**WHAT YOU WILL DO:** Report each line of the material in which the word "have" appears, reproducing every such line in full.
──────── PROVIDED DATA
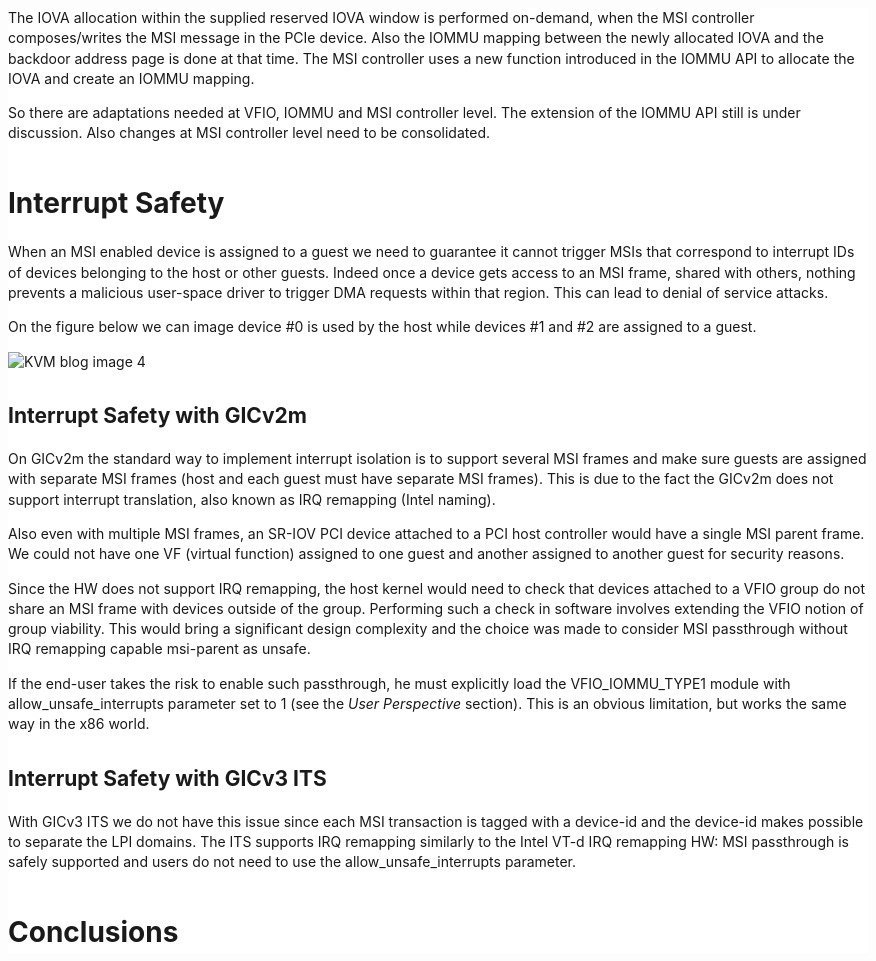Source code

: The IOVA allocation within the supplied reserved IOVA window is performed on-demand, when the MSI controller composes/writes the MSI message in the PCIe device. Also the IOMMU mapping between the newly allocated IOVA and the backdoor address page is done at that time. The MSI controller uses a new function introduced in the IOMMU API to allocate the IOVA and create an IOMMU mapping.

So there are adaptations needed at VFIO, IOMMU and MSI controller level. The extension of the IOMMU API still is under discussion. Also changes at MSI controller level need to be consolidated.


# Interrupt Safety


When an MSI enabled device is assigned to a guest we need to guarantee it cannot trigger MSIs that correspond to interrupt IDs of devices belonging to the host or other guests. Indeed once a device gets access to an MSI frame, shared with others, nothing prevents a malicious user-space driver to trigger DMA requests within that region. This can lead to denial of service attacks.

On the figure below we can image device #0 is used by the host while devices #1 and #2 are assigned to a guest.

![KVM blog image 4](http://www.linaro.org/wp-content/uploads/2016/02/KVM-blog-image-4.jpg)


## Interrupt Safety with GICv2m


On GICv2m the standard way to implement interrupt isolation is to support several MSI frames and make sure guests are assigned with separate MSI frames (host and each guest must have separate MSI frames). This is due to the fact the GICv2m does not support interrupt translation, also known as IRQ remapping (Intel naming).

Also even with multiple MSI frames, an SR-IOV PCI device attached to a PCI host controller would have a single MSI parent frame. We could not have one VF (virtual function) assigned to one guest and another assigned to another guest for security reasons.

Since the HW does not support IRQ remapping, the host kernel would need to check that devices attached to a VFIO group do not share an MSI frame with devices outside of the group. Performing such a check in software involves extending the VFIO notion of group viability. This would bring a significant design complexity and the choice was made to consider MSI passthrough without IRQ remapping capable msi-parent as unsafe.

If the end-user takes the risk to enable such passthrough, he must explicitly load the VFIO_IOMMU_TYPE1 module with allow_unsafe_interrupts parameter set to 1 (see the _User Perspective_ section). This is an obvious limitation, but works the same way in the x86 world.


## Interrupt Safety with GICv3 ITS


With GICv3 ITS we do not have this issue since each MSI transaction is tagged with a device-id and the device-id makes possible to separate the LPI domains. The ITS supports IRQ remapping similarly to the Intel VT-d IRQ remapping HW: MSI passthrough is safely supported and users do not need to use the allow_unsafe_interrupts parameter.


# Conclusions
────────────────
**EXERCISE SOLUTION:**
On GICv2m the standard way to implement interrupt isolation is to support several MSI frames and make sure guests are assigned with separate MSI frames (host and each guest must have separate MSI frames). This is due to the fact the GICv2m does not support interrupt translation, also known as IRQ remapping (Intel naming).
Also even with multiple MSI frames, an SR-IOV PCI device attached to a PCI host controller would have a single MSI parent frame. We could not have one VF (virtual function) assigned to one guest and another assigned to another guest for security reasons.
With GICv3 ITS we do not have this issue since each MSI transaction is tagged with a device-id and the device-id makes possible to separate the LPI domains. The ITS supports IRQ remapping similarly to the Intel VT-d IRQ remapping HW: MSI passthrough is safely supported and users do not need to use the allow_unsafe_interrupts parameter.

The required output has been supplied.